A distinção atribuída pelo IEFP destaca organizações que promovem ativamente a inclusão de pessoas em situação de vulnerabilidade, com deficiência ou incapacidade, valorizando a diversidade como fator de enriquecimento organizacional.
Para este reconhecimento da Randstad contribuíram processos de recrutamento e integração equitativos, que garantem oportunidades de crescimento profissional e contemplam adaptações ao longo do percurso para apoiar os desafios de saúde que possam surgir aos colaboradores.

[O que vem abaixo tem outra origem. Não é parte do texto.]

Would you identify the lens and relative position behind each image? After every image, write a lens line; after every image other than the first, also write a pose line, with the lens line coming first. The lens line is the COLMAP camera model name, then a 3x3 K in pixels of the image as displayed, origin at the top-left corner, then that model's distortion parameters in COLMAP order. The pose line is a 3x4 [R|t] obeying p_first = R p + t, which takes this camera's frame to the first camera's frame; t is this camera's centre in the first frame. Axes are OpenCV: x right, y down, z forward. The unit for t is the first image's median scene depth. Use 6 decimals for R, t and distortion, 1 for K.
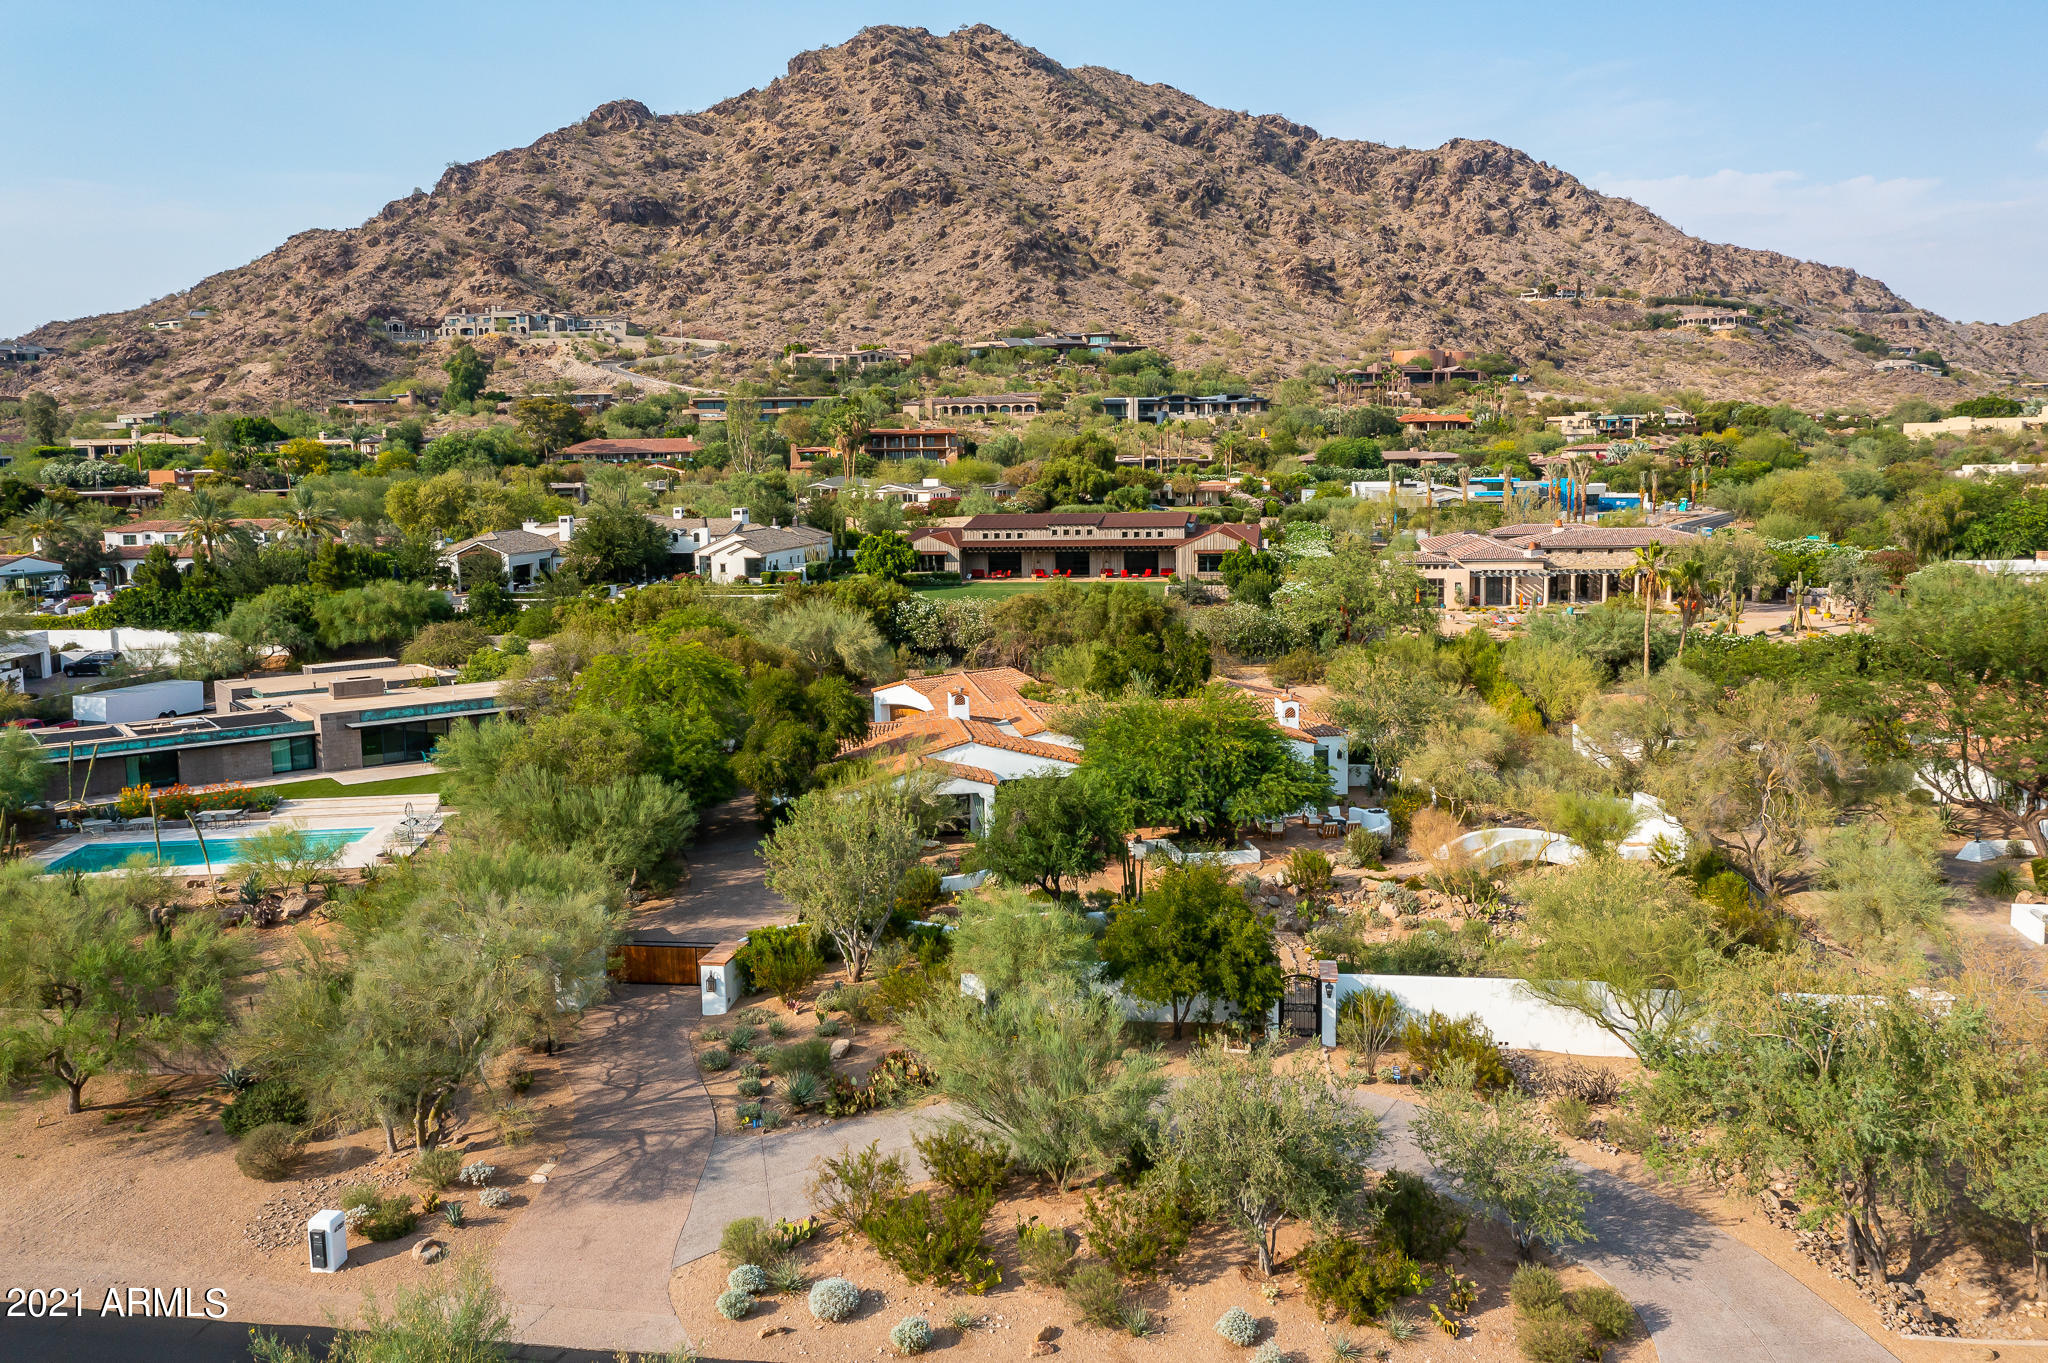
lens RADIAL K [[1304.5, 0, 1024.0], [0, 1304.5, 681.5], [0, 0, 1]] dist [-0.014828, 0.028096]
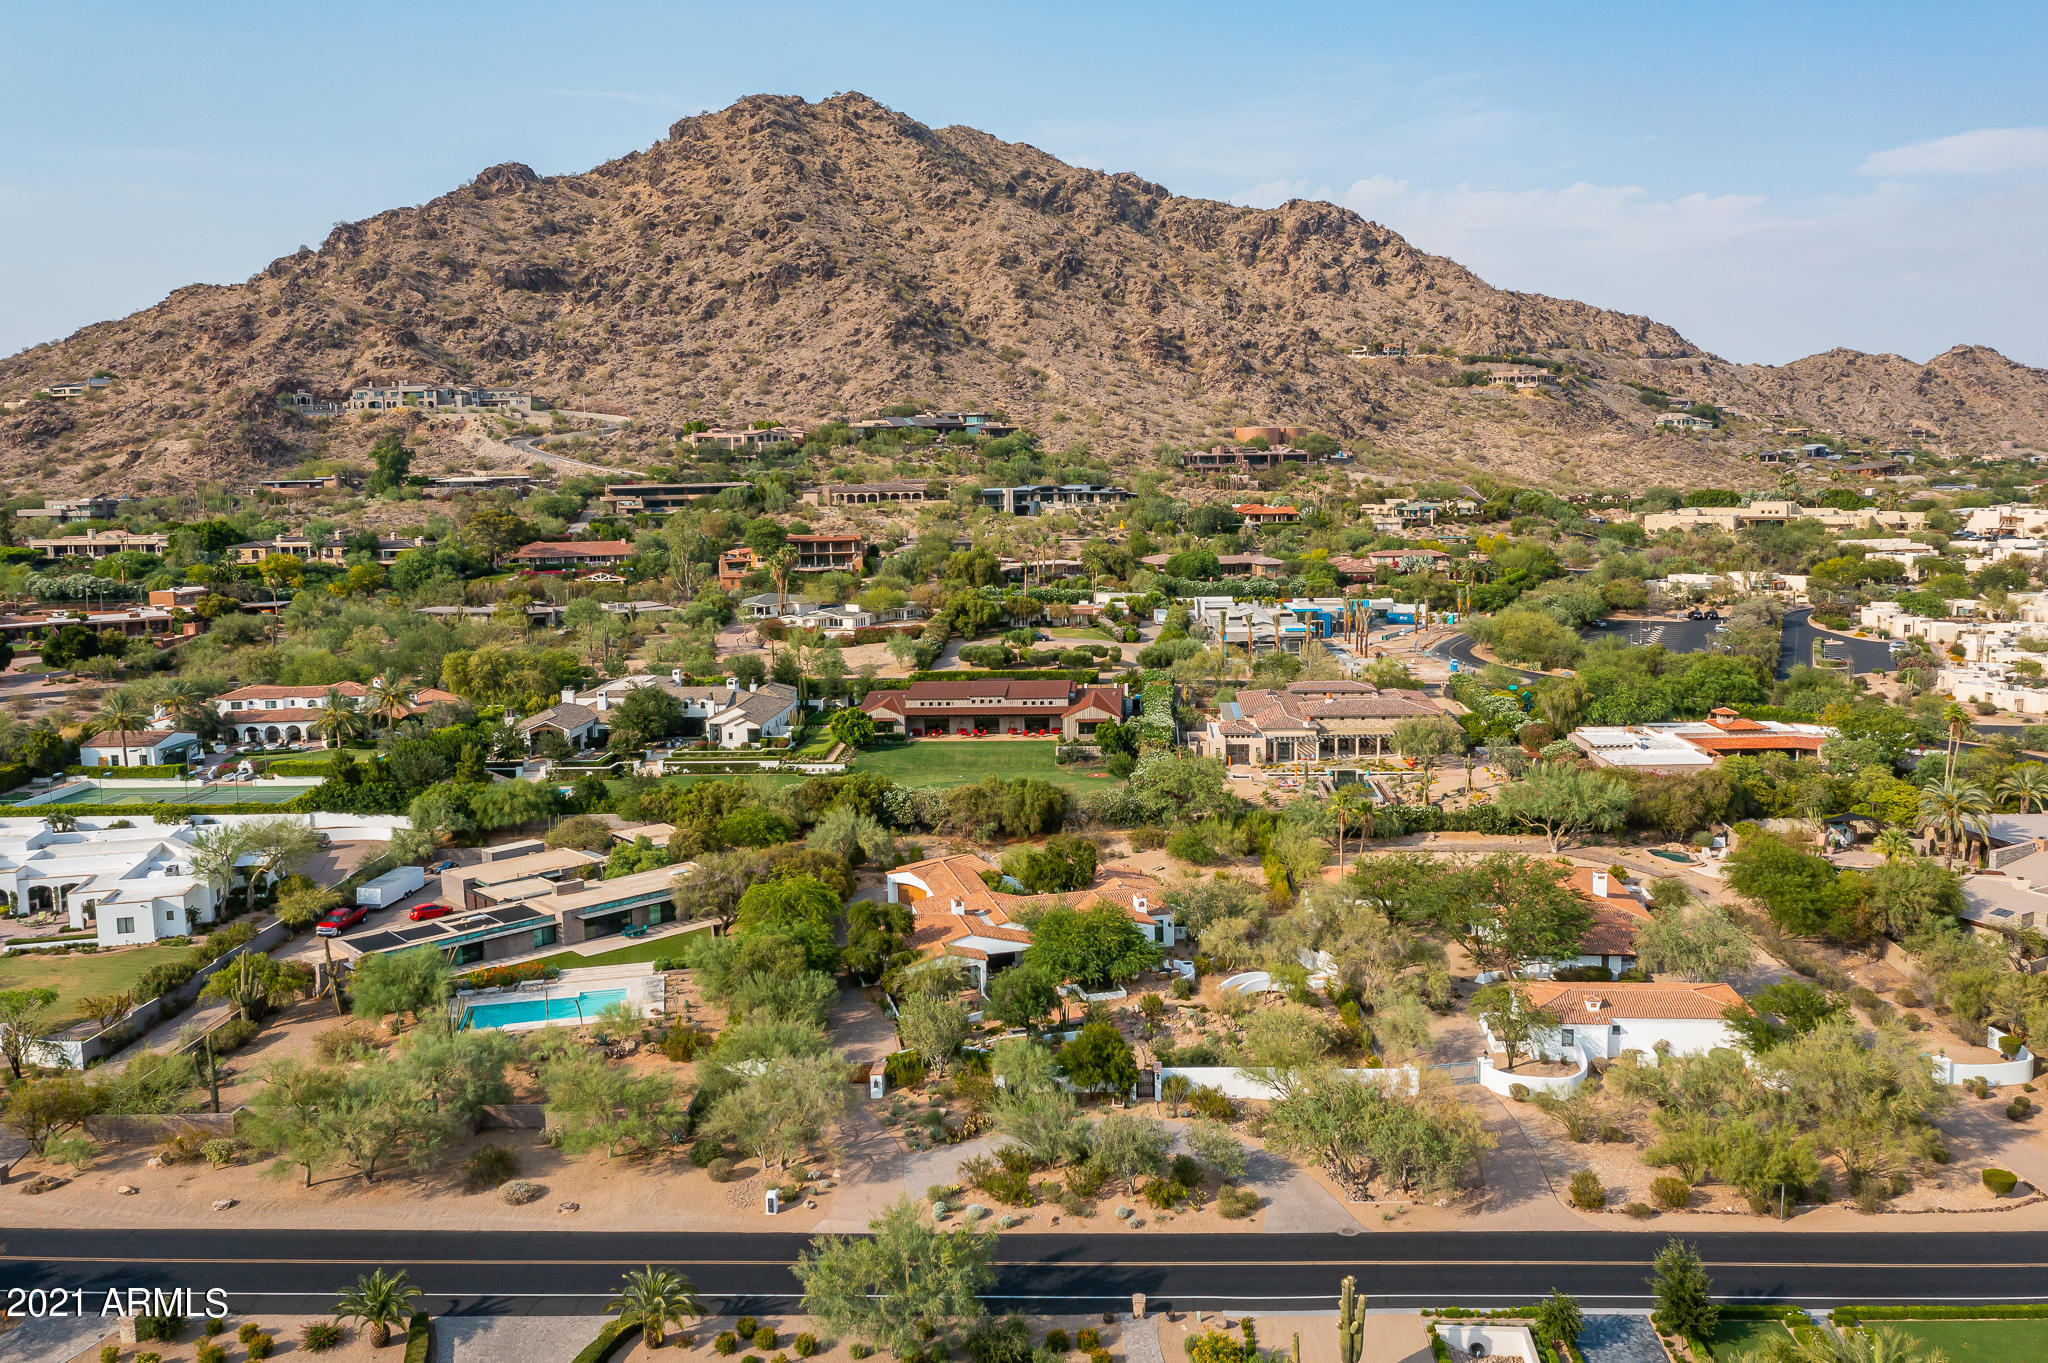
lens RADIAL K [[1304.5, 0, 1024.0], [0, 1304.5, 681.5], [0, 0, 1]] dist [-0.014828, 0.028096]
pose [[0.994419, -0.012409, 0.104774, -0.017979], [0.012563, 0.999921, -0.000810, -0.035890], [-0.104756, 0.002122, 0.994496, -0.097896]]
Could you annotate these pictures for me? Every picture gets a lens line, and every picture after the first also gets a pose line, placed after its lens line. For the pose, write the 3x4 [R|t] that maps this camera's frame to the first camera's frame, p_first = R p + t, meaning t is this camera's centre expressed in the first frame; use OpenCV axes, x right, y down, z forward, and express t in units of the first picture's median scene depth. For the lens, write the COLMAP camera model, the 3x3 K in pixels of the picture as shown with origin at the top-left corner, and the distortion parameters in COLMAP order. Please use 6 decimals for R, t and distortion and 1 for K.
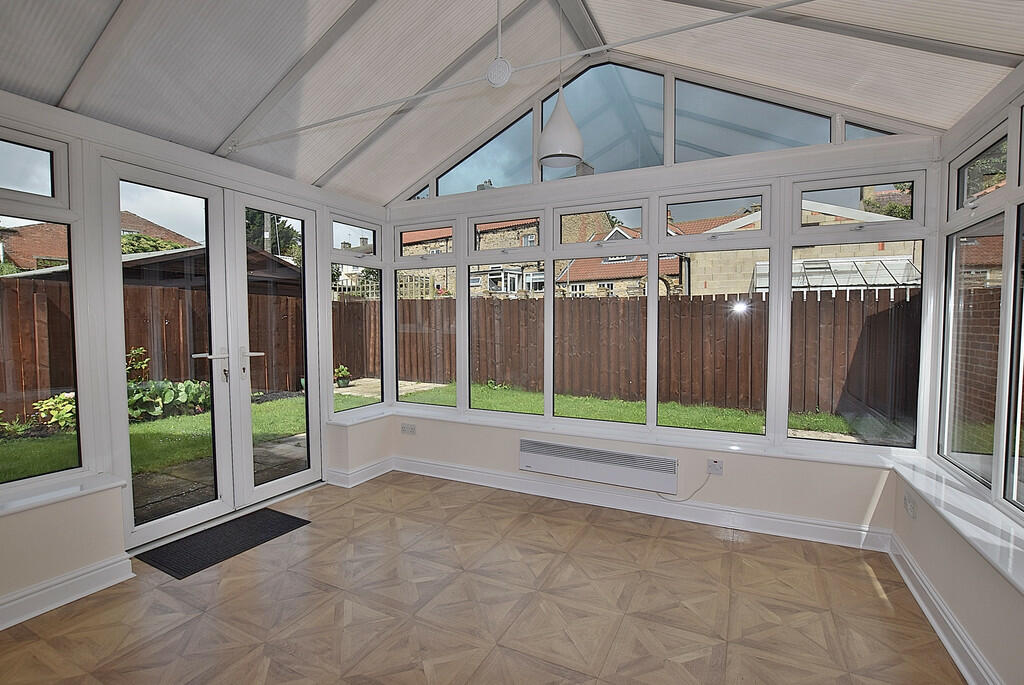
lens RADIAL K [[451.0, 0, 512.0], [0, 451.0, 342.5], [0, 0, 1]] dist [-0.016582, -0.000045]
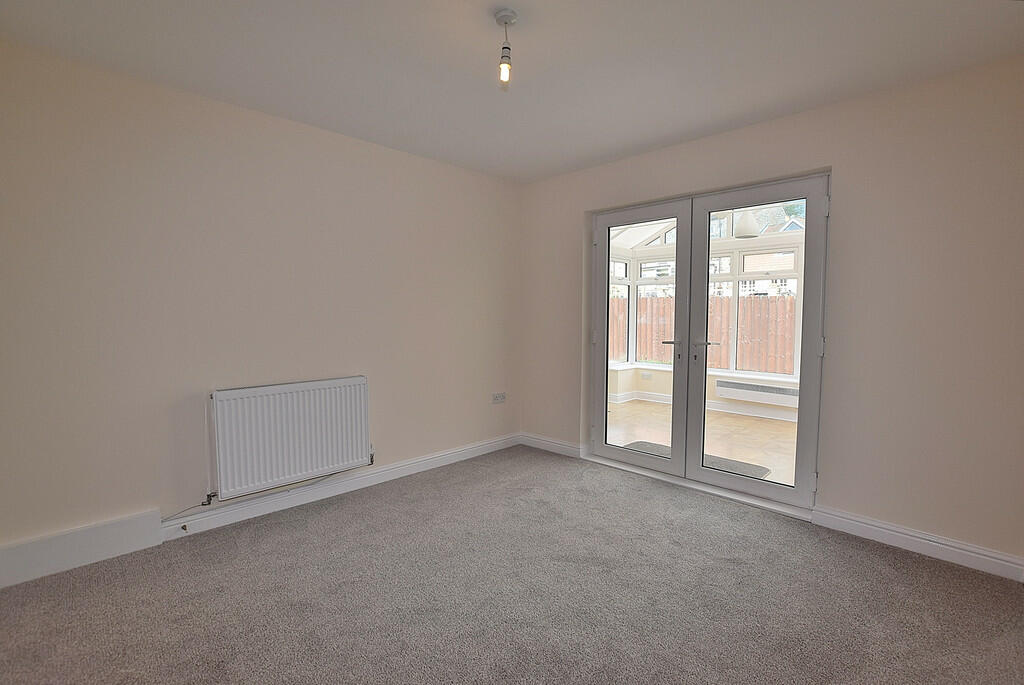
lens RADIAL K [[451.0, 0, 512.0], [0, 451.0, 342.5], [0, 0, 1]] dist [-0.016582, -0.000045]
pose [[0.946876, 0.024240, -0.320685, -0.080453], [-0.018718, 0.999619, 0.020292, 0.015932], [0.321055, -0.013212, 0.946968, -0.416939]]
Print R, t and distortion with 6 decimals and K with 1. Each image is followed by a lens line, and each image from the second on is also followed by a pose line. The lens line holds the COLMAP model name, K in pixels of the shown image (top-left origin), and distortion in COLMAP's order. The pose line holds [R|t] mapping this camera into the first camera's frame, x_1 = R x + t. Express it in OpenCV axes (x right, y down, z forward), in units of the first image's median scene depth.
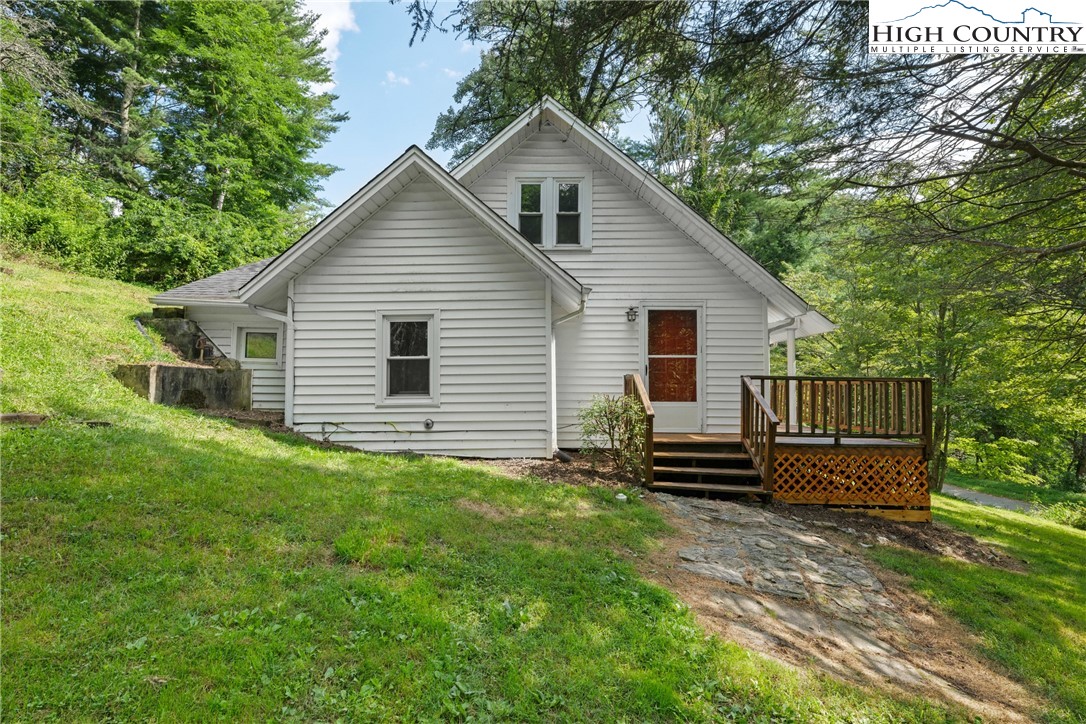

A empresa tem também investido na formação contínua de lideranças e equipas, com o objetivo de promover ambientes de trabalho inclusivos, implementando medidas de acessibilidade física, digital e atitudinal, desenvolvidas em colaboração entre diferentes áreas internas.
Outro dos aspetos assinalados é o programa de voluntariado Randstad with Heart, que dinamiza iniciativas de capacitação de pessoas com deficiência para a empregabilidade, incluindo ações de mentoria e workshops destinados à aquisição de competências para o mercado de trabalho.
“Apesar do caminho ainda a percorrer, a Randstad tem estado fortemente empenhada em tornar-se a empresa de Talentos mais equitativa do mundo e isto não se traduz apenas numa visão inspiradora, mas sim num trabalho diário de várias equipas que discutem, analisam e implementam as melhores práticas para que a nossa empresa, esteja ela na nossa casa ou na casa dos nossos clientes, possa ser lugar de acolhimento e crescimento para quem procura uma oportunidade profissional”, afirma Lígia Mendes, ED&I Manager da Randstad Portugal.
A responsável congratula-se. “É muito gratificante ver as nossas práticas reconhecidas por este selo”. “Mas acima de tudo é uma responsabilidade que carregamos na nossa mochila e que levamos a todas as interações com Talentos e clientes, cientes do papel que representamos no setor dos recursos humanos. É tempo de celebrar, mas já com o foco no que ainda falta fazer para que o mercado de trabalho ofereça condições dignas para todas as pessoas”.